Barry Bonds has been the face of baseball now for five years. With a record-breaking 73 home runs in 2001, a record-shattering 232 walks in 2004 and four straight MVP awards, Bonds’ resum‚ in the 21st century speaks for itself.
Bonds’ fame, however, is mostly due to the constant allegations of steroid use that are directed at him. With the recent release of “Game of Shadows,” it’s becoming more and more probable that Bonds did in fact use performance enhancing drugs. Ken Caminiti and Jose Canseco admitted to doing the same. Rafael Palmeiro and Ryan Franklin tested positive as well. Yet the controversy always comes back to Bonds. Why? Because he is quite possibly the best player to ever play the game.
Prior to 2001, Barry Bonds had never hit 50 home runs in a season. Prior to 2001 Bonds had never topped .700 in slugging percentage. Perhaps Bonds was too busy winning eight gold gloves, making seven straight all-star teams, stealing over 30 bases nine times and winning three MVPs. Bonds was a star, a first ballot hall-of-famer, and then came 2001.
In 2001 Bonds did something no one thought was possible. He had a season like no other player in the history of baseball, hitting 73 home runs with a batting average of .328 and a mind boggling slugging percentage of .863. Bonds became colossal, a man amongst boys. He had reached a level that no baseball fan thought was possible. Then we found out that he probably cheated.
As Bob Costas told my Sports, Media and Society class, when the Senate gets involved in a scandal, we hear about it for a day and move on. When the president gets involved, it’s the media event of the decade. In baseball, Bonds is Richard Nixon and steroids are Watergate. Consider Ryan Franklin and Alex Sanchez as rookie senators from obscure states. As Costas pointed out, Bonds’ place in baseball lore makes him the face of the story and thus he is the one that faces the most scrutiny.

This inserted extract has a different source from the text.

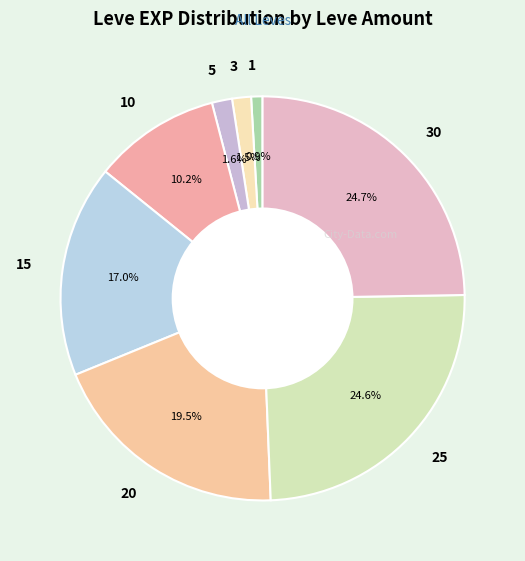

What portion of the pie excludes 5?

98.4%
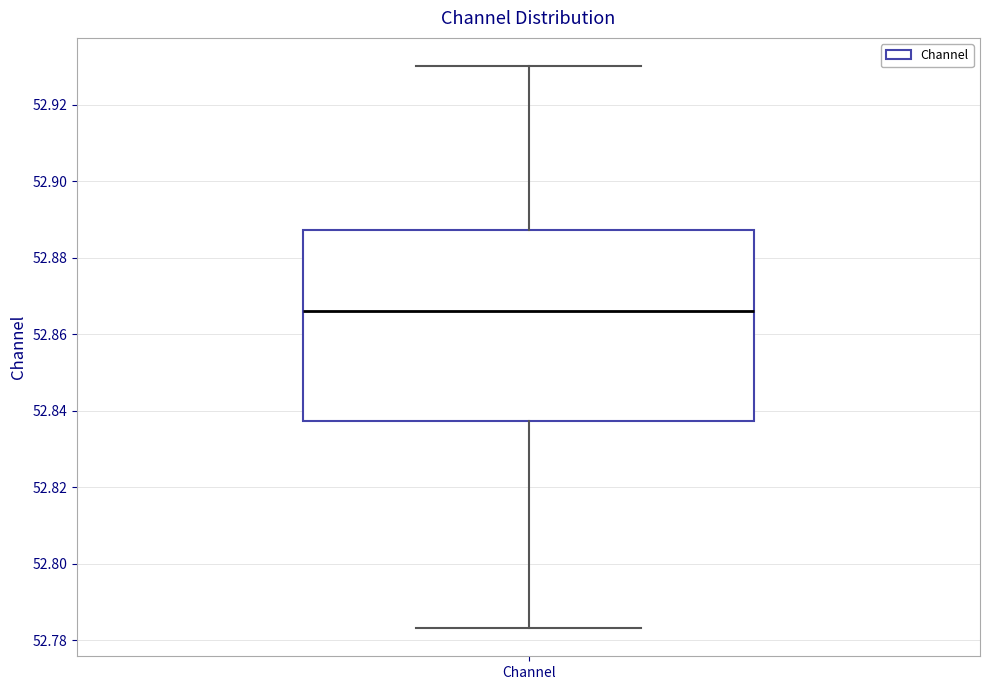

Read this box plot against the y-axis: the position of the median line, the range covered by the box, and the ends of both whiskers. The values are not printed on the chart, so give them approximately, as read against the axis.

median 52.866, box 52.838 to 52.888, whiskers 52.784 to 52.930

I think, though, that there is a bigger reason for why Bonds takes so much heat: it’s because he is obviously lying. Bonds claims he ‘unknowingly used’ the ‘clear’ substance from BALCO. Founder Victor Conte claims Bonds is “full of lies.”
Every baseball fan in America with the slightest ability to put two and two together knows Bonds is lying. Mark McGwire stood up and testified in the Congressional hearings with regard to steroids and constantly repeated, “I’m not here to talk about the past.” In other words, Big Mac is guilty, he knows it, but he doesn’t want to talk about it. Most baseball fans pity McGwire, shake their heads and say “He’s such a good guy.” Bonds is a liar, he’s unlikable and perhaps worse, he just started his own reality TV show.
We hate Bonds because he’s a jerk. We hate Bonds because he claims that it is racism that causes people not to want him to break the home run record (when, the last time I checked, the record was held by a black man). And most of all, we hate Bonds because it is easy. He is the most easily hated person in professional sports. A rude, obnoxious athlete who is lying about destroying the integrity of the game is the perfect poster child for the most despised athlete in sports.
The debate will intensify in the next few weeks over whether Bonds’ record should stand or if he should be elected to the Hall of Fame. Personally, I don’t care. An asterisk does not need to be in print for fans to know his numbers are tarnished. His plaque need not be held out of Cooperstown for fans to know he doesn’t deserve to be there. Bonds will forever be labeled a liar, a cheat and a credent. It’s so easy to hate him and that’s why everyone does.